EXERCÍCIO
Indique, com base no trecho sobre os Llanos de Moxos, quais atividades as comunidades do passado combinavam em suas maneiras flexíveis de viver.

TRECHO PARA LEITURA

Através do GTLM, líderes indígenas e cientistas estão colaborando para vincular a pesquisa arqueológica e ecológica com iniciativas de conservação. Esses esforços enfatizam que os Llanos de Moxos não são apenas um centro de biodiversidade, mas também uma paisagem moldada por longas histórias humanas, e apoiam a gestão contínua do sítio Ramsar do Rio Yata e das áreas protegidas conectadas a ele.

Lições do Passado para uma Amazônia em Mudança

À medida que o desmatamento, a expansão da agricultura e as mudanças climáticas exercem crescente pressão sobre a Amazônia, as paisagens ao redor dos lagos Rogaguado e Ginebra destacam a importância de tradições de uso sustentável da terra. Evidências arqueológicas revelam que as comunidades do passado desenvolveram maneiras flexíveis de viver que combinavam agricultura, pesca e manejo florestal. Em vez de buscar controlar ou superar o ambiente, elas se adaptaram aos ciclos sazonais e utilizaram as inundações periódicas como uma oportunidade.

DADOS ARMAZENADOS
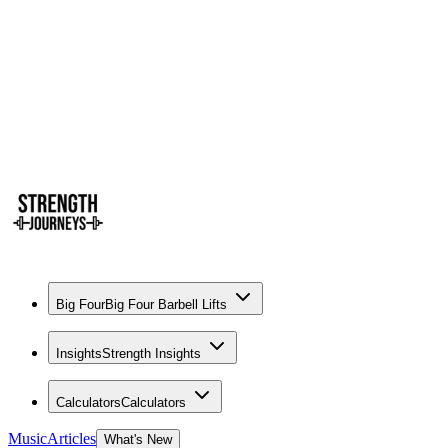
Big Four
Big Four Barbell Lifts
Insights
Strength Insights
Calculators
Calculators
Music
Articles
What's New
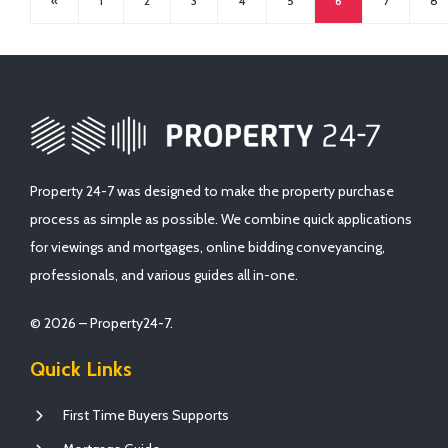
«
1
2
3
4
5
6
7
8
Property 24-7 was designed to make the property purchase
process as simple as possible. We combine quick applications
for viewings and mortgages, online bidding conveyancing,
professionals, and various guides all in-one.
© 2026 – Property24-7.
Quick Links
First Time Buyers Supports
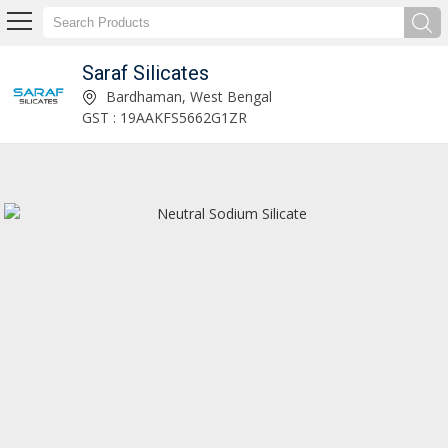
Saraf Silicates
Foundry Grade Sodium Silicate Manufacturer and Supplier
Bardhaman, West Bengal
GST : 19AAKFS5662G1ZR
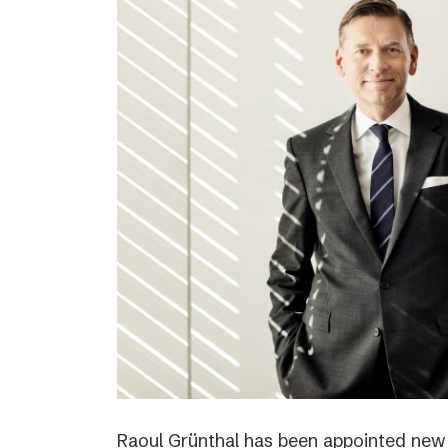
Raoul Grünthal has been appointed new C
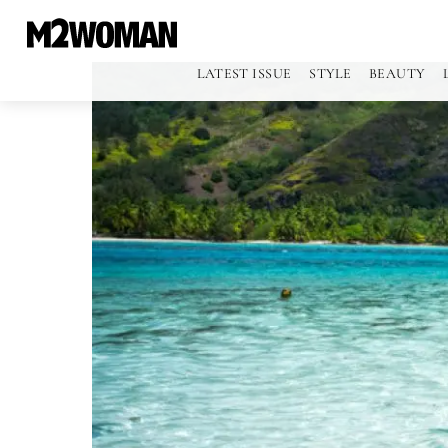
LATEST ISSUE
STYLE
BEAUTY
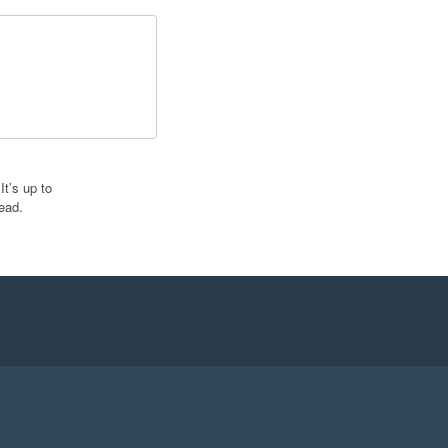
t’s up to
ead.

RESPOSTA DO EXERCÍCIO
Agricultura, pesca e manejo florestal.